Stored items:
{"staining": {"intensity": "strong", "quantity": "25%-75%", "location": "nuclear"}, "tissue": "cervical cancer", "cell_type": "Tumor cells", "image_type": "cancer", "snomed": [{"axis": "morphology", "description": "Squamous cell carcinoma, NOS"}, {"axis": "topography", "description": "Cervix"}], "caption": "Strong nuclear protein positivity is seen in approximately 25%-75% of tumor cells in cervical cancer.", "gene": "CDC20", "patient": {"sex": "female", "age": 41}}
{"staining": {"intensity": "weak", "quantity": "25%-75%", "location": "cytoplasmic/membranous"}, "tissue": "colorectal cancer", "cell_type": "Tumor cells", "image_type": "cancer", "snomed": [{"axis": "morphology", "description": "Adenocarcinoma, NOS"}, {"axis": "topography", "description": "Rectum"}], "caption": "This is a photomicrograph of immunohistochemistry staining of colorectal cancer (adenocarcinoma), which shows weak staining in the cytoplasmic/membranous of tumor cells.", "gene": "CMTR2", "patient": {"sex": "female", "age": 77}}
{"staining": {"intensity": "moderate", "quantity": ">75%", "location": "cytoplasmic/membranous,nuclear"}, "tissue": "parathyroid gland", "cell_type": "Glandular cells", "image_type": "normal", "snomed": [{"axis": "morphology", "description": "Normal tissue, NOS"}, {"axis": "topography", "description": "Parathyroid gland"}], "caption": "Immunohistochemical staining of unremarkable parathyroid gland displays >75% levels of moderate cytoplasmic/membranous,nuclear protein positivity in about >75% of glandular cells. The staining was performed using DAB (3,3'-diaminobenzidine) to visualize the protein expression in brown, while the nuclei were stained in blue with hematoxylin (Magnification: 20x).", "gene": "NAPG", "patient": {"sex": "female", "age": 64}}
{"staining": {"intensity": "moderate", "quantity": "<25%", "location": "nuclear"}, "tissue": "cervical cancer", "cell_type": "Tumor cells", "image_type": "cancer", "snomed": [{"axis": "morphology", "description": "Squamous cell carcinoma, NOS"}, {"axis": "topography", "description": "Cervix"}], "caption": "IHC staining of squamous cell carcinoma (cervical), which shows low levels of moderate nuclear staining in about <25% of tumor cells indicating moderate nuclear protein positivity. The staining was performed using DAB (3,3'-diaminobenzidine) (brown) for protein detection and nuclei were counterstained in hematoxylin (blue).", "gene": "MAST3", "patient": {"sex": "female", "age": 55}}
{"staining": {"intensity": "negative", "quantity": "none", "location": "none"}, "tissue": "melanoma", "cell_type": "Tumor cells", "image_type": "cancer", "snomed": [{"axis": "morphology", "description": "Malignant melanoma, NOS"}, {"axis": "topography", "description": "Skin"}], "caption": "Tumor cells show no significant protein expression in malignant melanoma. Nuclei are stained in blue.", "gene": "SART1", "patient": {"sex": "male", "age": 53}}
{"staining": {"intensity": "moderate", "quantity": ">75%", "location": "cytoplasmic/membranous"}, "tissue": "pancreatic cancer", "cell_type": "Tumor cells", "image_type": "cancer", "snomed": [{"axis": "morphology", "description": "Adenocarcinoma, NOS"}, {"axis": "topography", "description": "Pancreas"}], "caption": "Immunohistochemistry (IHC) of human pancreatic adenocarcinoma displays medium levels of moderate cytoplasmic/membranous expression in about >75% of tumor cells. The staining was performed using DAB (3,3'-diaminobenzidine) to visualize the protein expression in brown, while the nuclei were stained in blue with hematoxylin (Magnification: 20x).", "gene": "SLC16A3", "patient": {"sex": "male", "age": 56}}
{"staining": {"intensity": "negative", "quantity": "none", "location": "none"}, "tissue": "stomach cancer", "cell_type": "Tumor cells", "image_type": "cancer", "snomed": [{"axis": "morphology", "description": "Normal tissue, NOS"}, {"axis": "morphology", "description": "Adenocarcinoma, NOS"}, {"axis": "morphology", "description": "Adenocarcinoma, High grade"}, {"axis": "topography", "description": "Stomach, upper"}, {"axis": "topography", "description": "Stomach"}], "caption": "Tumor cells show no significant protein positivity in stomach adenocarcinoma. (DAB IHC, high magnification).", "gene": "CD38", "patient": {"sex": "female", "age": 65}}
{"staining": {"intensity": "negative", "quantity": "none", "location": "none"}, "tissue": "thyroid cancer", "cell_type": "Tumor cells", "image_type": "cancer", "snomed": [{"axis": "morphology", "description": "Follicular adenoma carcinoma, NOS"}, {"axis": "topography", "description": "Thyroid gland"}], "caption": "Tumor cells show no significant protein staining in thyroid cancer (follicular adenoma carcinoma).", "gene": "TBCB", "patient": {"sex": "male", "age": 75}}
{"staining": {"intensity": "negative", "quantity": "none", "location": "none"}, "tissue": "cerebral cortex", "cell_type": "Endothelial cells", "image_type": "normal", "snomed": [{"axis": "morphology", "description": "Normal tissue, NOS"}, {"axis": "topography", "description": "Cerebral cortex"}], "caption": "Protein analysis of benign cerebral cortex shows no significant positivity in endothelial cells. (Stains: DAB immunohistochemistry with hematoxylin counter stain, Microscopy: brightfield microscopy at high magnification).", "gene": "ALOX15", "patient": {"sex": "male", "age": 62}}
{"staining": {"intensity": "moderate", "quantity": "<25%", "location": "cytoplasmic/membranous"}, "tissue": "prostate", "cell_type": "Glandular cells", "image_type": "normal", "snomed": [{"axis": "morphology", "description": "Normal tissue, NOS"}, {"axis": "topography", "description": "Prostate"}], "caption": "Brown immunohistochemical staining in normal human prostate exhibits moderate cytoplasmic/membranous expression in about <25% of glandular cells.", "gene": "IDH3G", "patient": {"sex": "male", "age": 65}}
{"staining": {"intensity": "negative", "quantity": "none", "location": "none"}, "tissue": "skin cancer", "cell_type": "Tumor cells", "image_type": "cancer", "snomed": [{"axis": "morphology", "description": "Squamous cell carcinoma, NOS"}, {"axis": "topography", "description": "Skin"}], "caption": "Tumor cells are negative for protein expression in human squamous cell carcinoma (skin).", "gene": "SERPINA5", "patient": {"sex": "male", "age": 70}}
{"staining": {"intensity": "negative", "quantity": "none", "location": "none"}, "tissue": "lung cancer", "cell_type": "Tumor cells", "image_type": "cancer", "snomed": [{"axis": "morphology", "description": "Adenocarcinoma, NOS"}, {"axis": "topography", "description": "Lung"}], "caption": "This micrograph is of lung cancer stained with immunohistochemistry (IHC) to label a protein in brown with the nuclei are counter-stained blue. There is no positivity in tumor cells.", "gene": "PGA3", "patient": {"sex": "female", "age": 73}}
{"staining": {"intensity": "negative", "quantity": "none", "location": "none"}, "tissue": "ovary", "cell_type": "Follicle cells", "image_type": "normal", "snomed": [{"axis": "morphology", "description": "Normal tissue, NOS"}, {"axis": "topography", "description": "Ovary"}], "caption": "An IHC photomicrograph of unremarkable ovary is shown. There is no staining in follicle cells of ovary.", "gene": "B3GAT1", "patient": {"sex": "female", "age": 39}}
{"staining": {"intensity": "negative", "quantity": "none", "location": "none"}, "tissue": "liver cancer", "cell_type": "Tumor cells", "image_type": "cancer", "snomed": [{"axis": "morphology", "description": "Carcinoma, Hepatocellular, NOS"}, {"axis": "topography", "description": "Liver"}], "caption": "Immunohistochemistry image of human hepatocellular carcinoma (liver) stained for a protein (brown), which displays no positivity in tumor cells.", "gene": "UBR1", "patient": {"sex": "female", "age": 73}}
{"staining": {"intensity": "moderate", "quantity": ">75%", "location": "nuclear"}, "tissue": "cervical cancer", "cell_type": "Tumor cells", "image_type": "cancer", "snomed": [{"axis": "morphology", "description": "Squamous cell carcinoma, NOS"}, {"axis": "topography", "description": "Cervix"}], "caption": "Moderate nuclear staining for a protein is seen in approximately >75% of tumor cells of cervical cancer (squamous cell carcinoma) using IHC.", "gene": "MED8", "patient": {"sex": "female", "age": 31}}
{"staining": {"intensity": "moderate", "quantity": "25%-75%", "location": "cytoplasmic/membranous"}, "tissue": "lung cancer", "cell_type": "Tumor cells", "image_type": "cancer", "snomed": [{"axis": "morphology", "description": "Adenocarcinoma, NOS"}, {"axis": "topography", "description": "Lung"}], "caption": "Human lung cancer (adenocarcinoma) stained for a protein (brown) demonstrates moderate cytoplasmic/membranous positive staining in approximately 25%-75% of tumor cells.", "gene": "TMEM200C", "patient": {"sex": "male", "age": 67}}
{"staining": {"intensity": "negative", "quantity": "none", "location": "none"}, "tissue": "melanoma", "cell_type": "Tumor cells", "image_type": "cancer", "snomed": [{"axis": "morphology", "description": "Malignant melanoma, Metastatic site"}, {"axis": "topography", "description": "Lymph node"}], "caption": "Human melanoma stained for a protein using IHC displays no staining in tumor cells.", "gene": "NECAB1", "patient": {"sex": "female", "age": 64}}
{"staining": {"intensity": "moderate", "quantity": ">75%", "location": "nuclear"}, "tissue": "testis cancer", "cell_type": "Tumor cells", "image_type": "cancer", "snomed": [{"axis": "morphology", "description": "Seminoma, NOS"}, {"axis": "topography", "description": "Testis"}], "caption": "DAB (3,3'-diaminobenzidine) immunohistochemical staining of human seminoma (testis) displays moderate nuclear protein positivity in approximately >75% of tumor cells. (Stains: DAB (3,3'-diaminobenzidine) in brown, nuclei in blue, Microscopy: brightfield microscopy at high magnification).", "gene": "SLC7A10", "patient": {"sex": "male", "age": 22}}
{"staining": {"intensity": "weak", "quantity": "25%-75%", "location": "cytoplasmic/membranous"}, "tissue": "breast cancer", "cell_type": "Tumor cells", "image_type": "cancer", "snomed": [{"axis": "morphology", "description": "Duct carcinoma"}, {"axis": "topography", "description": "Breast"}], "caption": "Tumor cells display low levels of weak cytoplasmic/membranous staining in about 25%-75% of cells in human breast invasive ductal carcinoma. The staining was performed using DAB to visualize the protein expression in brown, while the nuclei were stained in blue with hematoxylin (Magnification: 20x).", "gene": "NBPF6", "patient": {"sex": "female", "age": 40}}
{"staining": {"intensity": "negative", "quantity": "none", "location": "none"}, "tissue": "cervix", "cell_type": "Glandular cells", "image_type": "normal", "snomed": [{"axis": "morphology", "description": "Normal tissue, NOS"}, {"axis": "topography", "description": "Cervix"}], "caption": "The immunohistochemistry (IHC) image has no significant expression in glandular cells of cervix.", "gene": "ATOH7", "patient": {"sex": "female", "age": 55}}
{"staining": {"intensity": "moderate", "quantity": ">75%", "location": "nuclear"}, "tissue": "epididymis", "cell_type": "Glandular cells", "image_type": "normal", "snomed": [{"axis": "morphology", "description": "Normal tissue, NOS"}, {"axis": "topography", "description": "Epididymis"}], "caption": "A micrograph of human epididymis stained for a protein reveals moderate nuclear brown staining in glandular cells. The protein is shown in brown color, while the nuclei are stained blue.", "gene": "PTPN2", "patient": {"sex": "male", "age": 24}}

### ABOUT THIS TASK
For this exercise, output exactly the lines above from the line with "IHC photomicrograph of" to the line with "nuclear staining for", counting both, and leave out the rest.

### PROBLEM SOLUTION
{"staining": {"intensity": "negative", "quantity": "none", "location": "none"}, "tissue": "ovary", "cell_type": "Follicle cells", "image_type": "normal", "snomed": [{"axis": "morphology", "description": "Normal tissue, NOS"}, {"axis": "topography", "description": "Ovary"}], "caption": "An IHC photomicrograph of unremarkable ovary is shown. There is no staining in follicle cells of ovary.", "gene": "B3GAT1", "patient": {"sex": "female", "age": 39}}
{"staining": {"intensity": "negative", "quantity": "none", "location": "none"}, "tissue": "liver cancer", "cell_type": "Tumor cells", "image_type": "cancer", "snomed": [{"axis": "morphology", "description": "Carcinoma, Hepatocellular, NOS"}, {"axis": "topography", "description": "Liver"}], "caption": "Immunohistochemistry image of human hepatocellular carcinoma (liver) stained for a protein (brown), which displays no positivity in tumor cells.", "gene": "UBR1", "patient": {"sex": "female", "age": 73}}
{"staining": {"intensity": "moderate", "quantity": ">75%", "location": "nuclear"}, "tissue": "cervical cancer", "cell_type": "Tumor cells", "image_type": "cancer", "snomed": [{"axis": "morphology", "description": "Squamous cell carcinoma, NOS"}, {"axis": "topography", "description": "Cervix"}], "caption": "Moderate nuclear staining for a protein is seen in approximately >75% of tumor cells of cervical cancer (squamous cell carcinoma) using IHC.", "gene": "MED8", "patient": {"sex": "female", "age": 31}}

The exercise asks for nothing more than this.